Gross criminal negligence
I have considered the admissions made by the accused. His assertions amount to an admission of significant failure to identify bacterial illness, to turn his mind to the possibility of bacterial infection in a postpartum febrile patient and to carry out precautionary and preventative procedures, to engage in exclusionary tests and to commence broad spectrum antibiotics. The assertions by the accused amount to an admission that these failures caused the death of Mrs McAllister. Whilst the admissions are relevant to my fact finding, whether the assertions amount to an admission of gross criminal negligence, within the meaning of that term that I must apply, is a matter for me to decide. Further it is a matter for me to decide, based on the evidence of the expert witnesses, whether the omissions of the accused significantly or substantially caused or accelerated the death of Mrs McAllister.
Finally the court concluded that:
Ultimately the omissions of the accused and his error of diagnosis must be considered in the clinical setting in which the accused considered the presentation of Mrs McAllister and in which he made his decisions. There are myriad factors which I have referred to and assessed in the course of these reasons for judgment. These factors inform the court why the accused made errors of judgment. The presentation of Mrs McAllister informs the court of the elusiveness of the symptoms of bacterial sepsis and the imprecision in the identification of that condition by those who attended upon Mrs McAllister subsequent to her giving birth. The management of the care of Mrs McAllister informs the court of the medical practices in identification and treatment of bacterial infection at the time, in 1996, The practices in place in 1996 informs the court why there was a failure by those medical practitioners who attended upon Mrs McAllister prior to her first cardiac arrest to recognise the severity of Mrs McAllister’s illness. The existence of viral illness within the family, the atypical presentation of Mrs McAllister and the elusiveness and rarity of group A Streptococcus infection operated to mislead the accused when he determined the symptoms were attributable to viral infection.

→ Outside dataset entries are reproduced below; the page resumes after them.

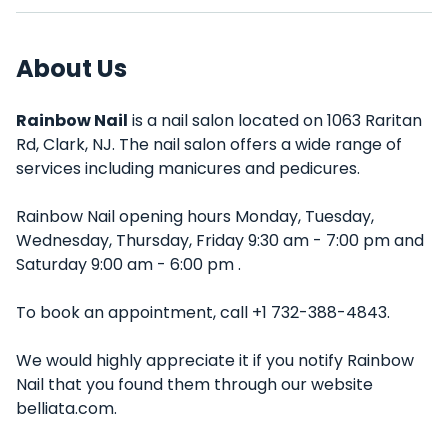
About Us
Rainbow Nail
is a nail salon located on 1063 Raritan
Rd, Clark, NJ. The nail salon offers a wide range of
services including manicures and pedicures.
Rainbow Nail opening hours Monday, Tuesday,
Wednesday, Thursday, Friday 9:30 am - 7:00 pm and
Saturday 9:00 am - 6:00 pm .
To book an appointment, call +1 732-388-4843.
We would highly appreciate it if you notify Rainbow
Nail that you found them through our website
belliata.com.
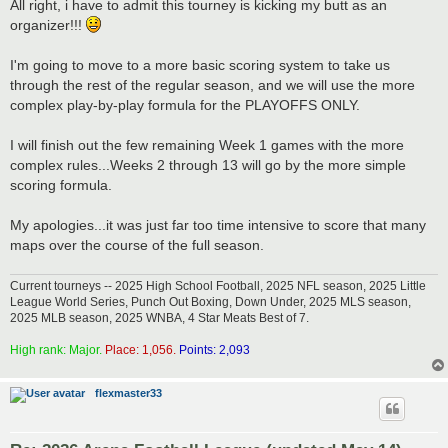
s
All right, i have to admit this tourney is kicking my butt as an
t
organizer!!!
I'm going to move to a more basic scoring system to take us
through the rest of the regular season, and we will use the more
complex play-by-play formula for the PLAYOFFS ONLY.
I will finish out the few remaining Week 1 games with the more
complex rules...Weeks 2 through 13 will go by the more simple
scoring formula.
My apologies...it was just far too time intensive to score that many
maps over the course of the full season.
Current tourneys -- 2025 High School Football, 2025 NFL season, 2025 Little
League World Series, Punch Out Boxing, Down Under, 2025 MLS season,
2025 MLB season, 2025 WNBA, 4 Star Meats Best of 7.
High rank: Major.
Place: 1,056.
Points: 2,093
flexmaster33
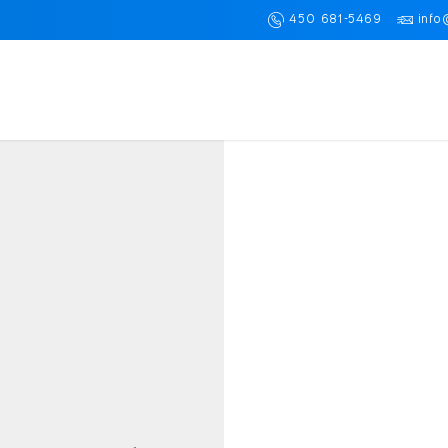
450 681-5469
info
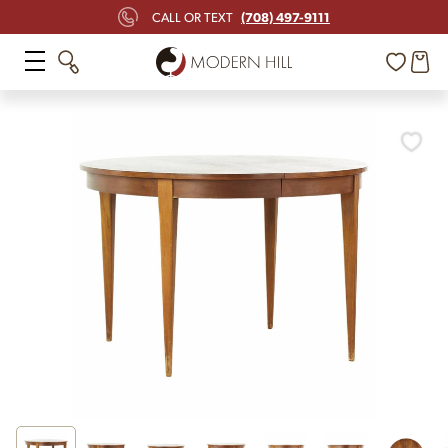
(708) 497-9111
CALL OR TEXT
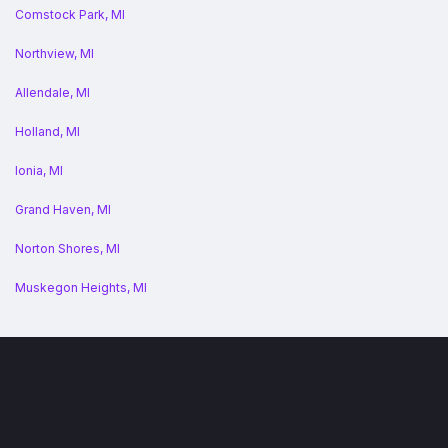
Comstock Park, MI
Northview, MI
Allendale, MI
Holland, MI
Ionia, MI
Grand Haven, MI
Norton Shores, MI
Muskegon Heights, MI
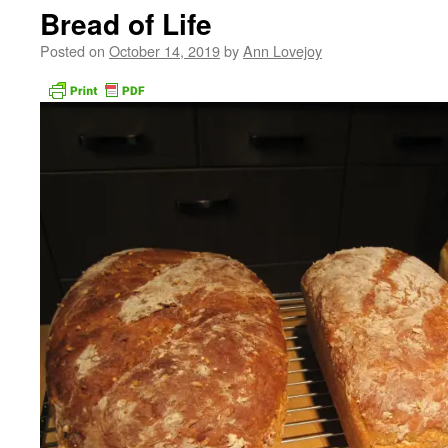
Bread of Life
Posted on
October 14, 2019
by
Ann Lovejoy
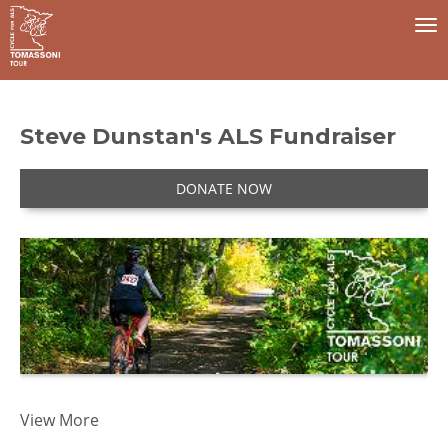
To
na
Steve Dunstan's ALS Fundraiser
DONATE NOW
I 
View More
t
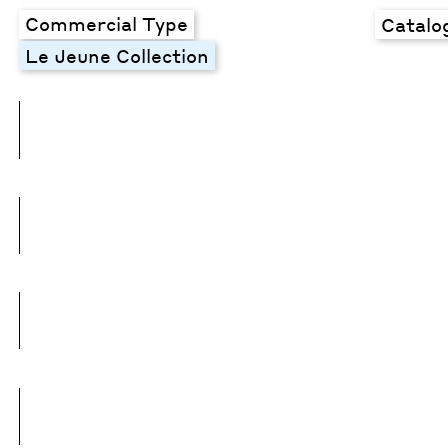
Commercial Type
Catalo
Le Jeune Collection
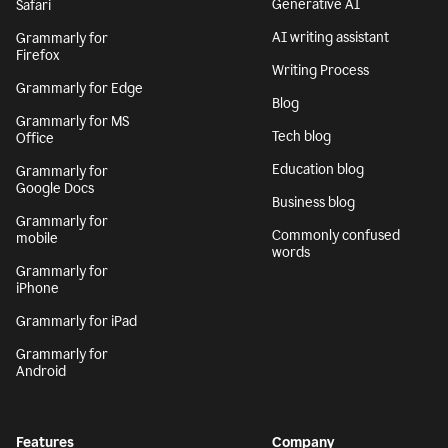
Generative AI
Safari
AI writing assistant
Grammarly for
Firefox
Writing Process
Grammarly for Edge
Blog
Grammarly for MS
Tech blog
Office
Education blog
Grammarly for
Google Docs
Business blog
Grammarly for
Commonly confused
mobile
words
Grammarly for
iPhone
Grammarly for iPad
Grammarly for
Android
Features
Company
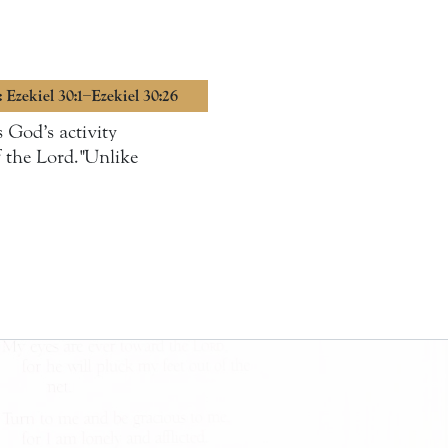
: Ezekiel 30:1–Ezekiel 30:26
 God’s activity
of the Lord."Unlike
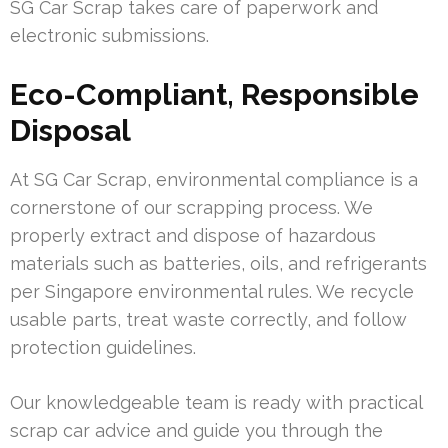
SG Car Scrap takes care of paperwork and
electronic submissions.
Eco-Compliant, Responsible
Disposal
At SG Car Scrap, environmental compliance is a
cornerstone of our scrapping process. We
properly extract and dispose of hazardous
materials such as batteries, oils, and refrigerants
per Singapore environmental rules. We recycle
usable parts, treat waste correctly, and follow
protection guidelines.
Our knowledgeable team is ready with practical
scrap car advice and guide you through the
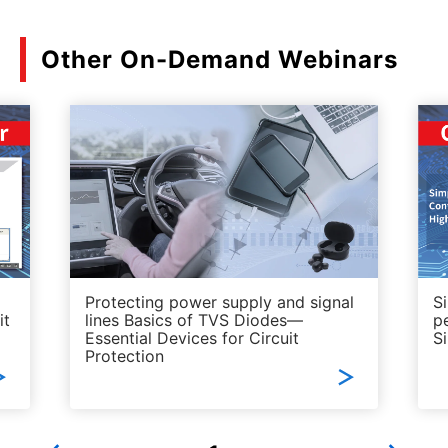
Other On-Demand Webinars
Protecting power supply and signal
S
it
lines Basics of TVS Diodes—
p
Essential Devices for Circuit
S
Protection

Protocols are now in place to avoid the tragic and catastrophic consequences of the failure to identify the possibility of bacterial infection in a post-partum patient with febrile illness. Viewing the conduct of the accused in the context of current medical procedures would lead to a different outcome. I must however make assessments of the degree to which the accused’s conduct departed from the standard of care of a reasonably competent obstetrician in 1996. Having considered the accused’s negligent omissions in the treatment of Mrs McAllister in the clinical setting in which Mrs McAllister presented in 1996 I am unable to conclude beyond reasonable doubt that the omissions amounted to gross criminal negligence meriting criminal punishment.
As I have noted, the conduct upon which a finding is made that the conduct amounted to gross criminal negligence and merited criminal punishment is that conduct which coexisted with an underlying bacterial infection. I have found that Mrs McAllister was suffering from a bacterial infection at least by the 12 May 1996. Whilst my finding is that I could not be satisfied beyond reasonable doubt that the bacterial infection commenced prior to the 12 May, I am of the view that even if the bacterial infection commenced at the time of the first episode of elevated temperature, having carefully considered the accused’s omissions in treatment, I could not be satisfied beyond reasonable doubt that the negligence in failing to investigate and consider the differential diagnosis of bacterial infection at that time and in the days following amounted to gross negligence meriting criminal punishment.